There used to be a very clear line drawn in the sand. On one side, you had "tech companies"—the Silicon Valley startups, the software vendors, the app developers. On the other side, you had everyone else: the retailers, the logistics firms, the construction companies, the high street bakeries.
Today, that line doesn't just blur; it has completely vanished.
We are witnessing a fundamental shift in how value is created. It doesn't matter what your core product or service is. If you survive long enough and scale large enough, your company will eventually, inevitably, become a technology business.
When a business is small, human effort can mask operational inefficiencies. A founder can manually answer every customer email, a manager can track inventory on a whiteboard, and a sales team can manage relationships from memory or a scattered spreadsheet.
But when you cross the scale threshold—when you go from 10 customers to 1,000, or from one warehouse to five—human effort breaks down. You cannot hire your way out of exponential complexity. The only way to maintain profit margins while scaling is to digitize and automate your operations. Suddenly, your logistics company isn't just moving boxes; it's building routing algorithms and real-time tracking portals. Your coffee shop chain isn't just brewing espresso; it's managing a digital loyalty app, mobile ordering APIs, and predictive supply chain software.

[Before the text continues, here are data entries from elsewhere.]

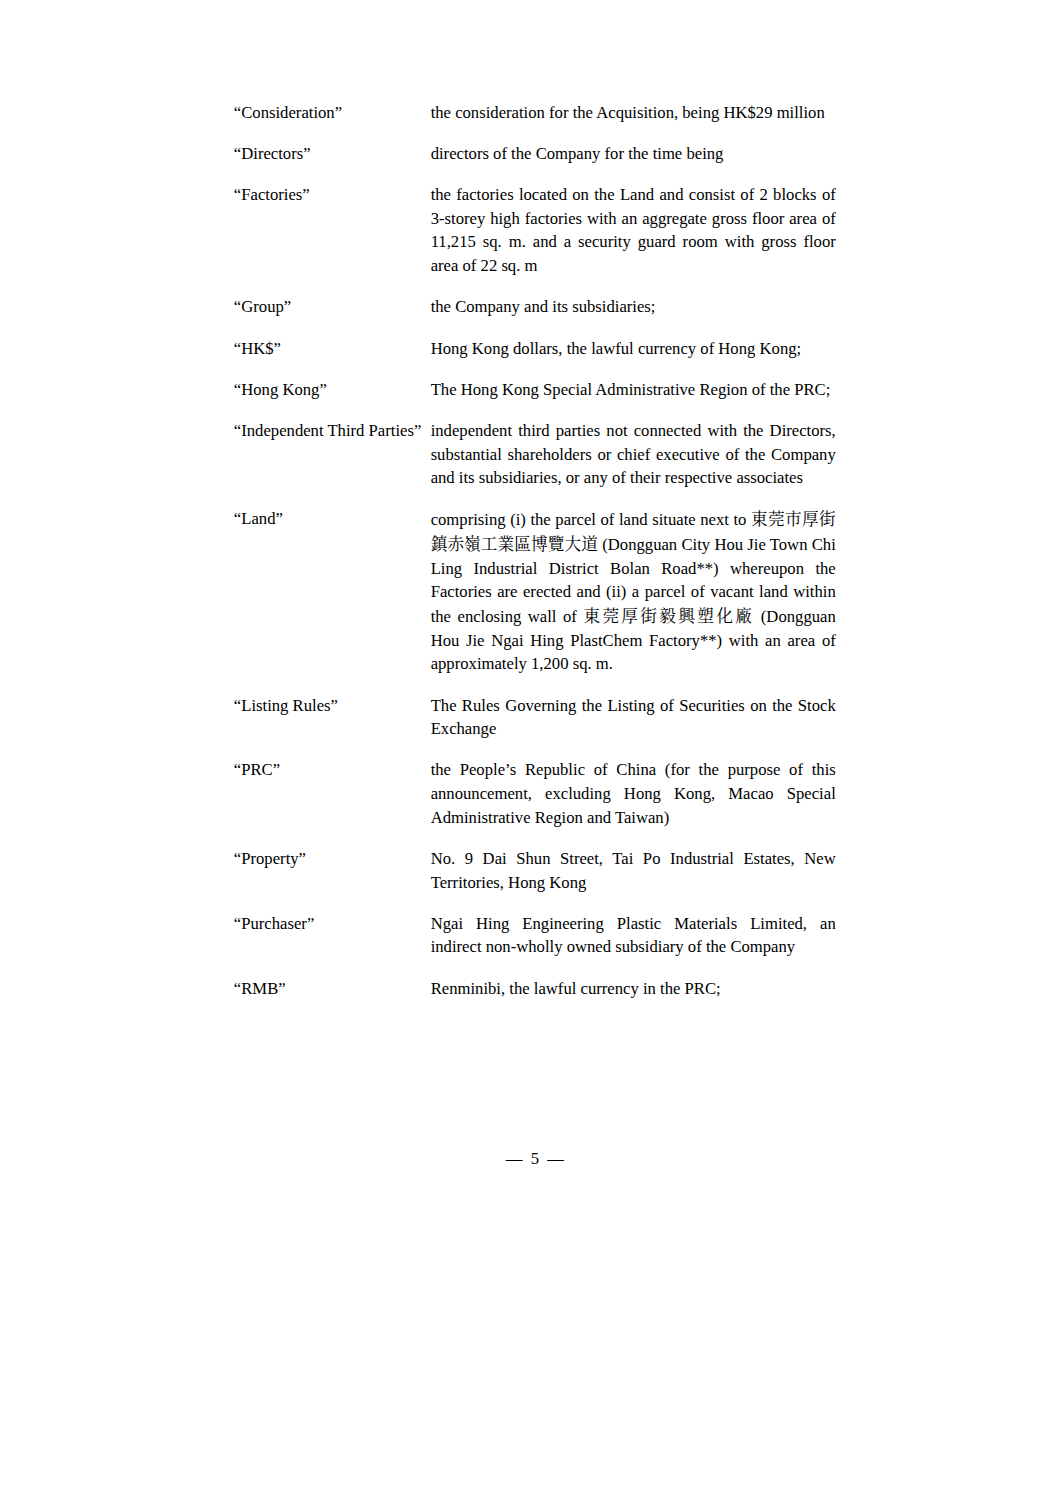| “Consideration” | the consideration for the Acquisition, being HK$29 million |
| “Directors” | directors of the Company for the time being |
| “Factories” | the factories located on the Land and consist of 2 blocks of 3-storey high factories with an aggregate gross floor area of 11,215 sq. m. and a security guard room with gross floor area of 22 sq. m |
| “Group” | the Company and its subsidiaries; |
| “HK$” | Hong Kong dollars, the lawful currency of Hong Kong; |
| “Hong Kong” | The Hong Kong Special Administrative Region of the PRC; |
| “Independent Third Parties” | independent third parties not connected with the Directors, substantial shareholders or chief executive of the Company and its subsidiaries, or any of their respective associates |
| “Land” | comprising (i) the parcel of land situate next to 東莞市厚街鎮赤嶺工業區博覽大道 (Dongguan City Hou Jie Town Chi Ling Industrial District Bolan Road**) whereupon the Factories are erected and (ii) a parcel of vacant land within the enclosing wall of 東莞厚街毅興塑化廠 (Dongguan Hou Jie Ngai Hing PlastChem Factory**) with an area of approximately 1,200 sq. m. |
| “Listing Rules” | The Rules Governing the Listing of Securities on the Stock Exchange |
| “PRC” | the People’s Republic of China (for the purpose of this announcement, excluding Hong Kong, Macao Special Administrative Region and Taiwan) |
| “Property” | No. 9 Dai Shun Street, Tai Po Industrial Estates, New Territories, Hong Kong |
| “Purchaser” | Ngai Hing Engineering Plastic Materials Limited, an indirect non-wholly owned subsidiary of the Company |
| “RMB” | Renminibi, the lawful currency in the PRC; |
— 5 —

Historically, a business's "moat" (its competitive advantage) was defined by physical assets: a prime retail location, exclusive access to raw materials, or massive manufacturing plants.
Today, operational software is the most formidable moat you can build. Consider Domino's Pizza. On the surface, they sell fast food. Behind the scenes, their executive team often refers to the company as an "e-commerce business that happens to sell pizza." They invested incredibly heavily in custom ordering technology, a unified POS system, and delivery tracking. That technological infrastructure allowed them to completely dominate their competitors who viewed software as an IT expense rather than a core business strategy.
Every business starts by relying on off-the-shelf software (SaaS). You use Shopify for e-commerce, Xero for accounting, and maybe Salesforce for CRM. This is perfectly fine for the early stages.
However, off-the-shelf software is built for the masses. It forces your business to adapt to its workflows. Eventually, every growing business hits a wall where the generic software restricts their unique operational advantages. This is the turning point. This is when businesses realize they need to build their own custom web applications, internal portals, or bespoke integrations to bridge the gaps.
When you start building software to define how your business operates, congratulations: you are now a technology business.
If every business is a tech business, then every leadership team needs to be technologically literate. This doesn't mean your CEO needs to know how to write React or configure a cloud server. But it does mean your leadership must understand how to leverage digital transformation to unlock growth.
The transition into a technology business isn't a single, dramatic event. It's a gradual evolution. It happens the moment you realize that your software infrastructure is just as critical to your success as the actual product you sell.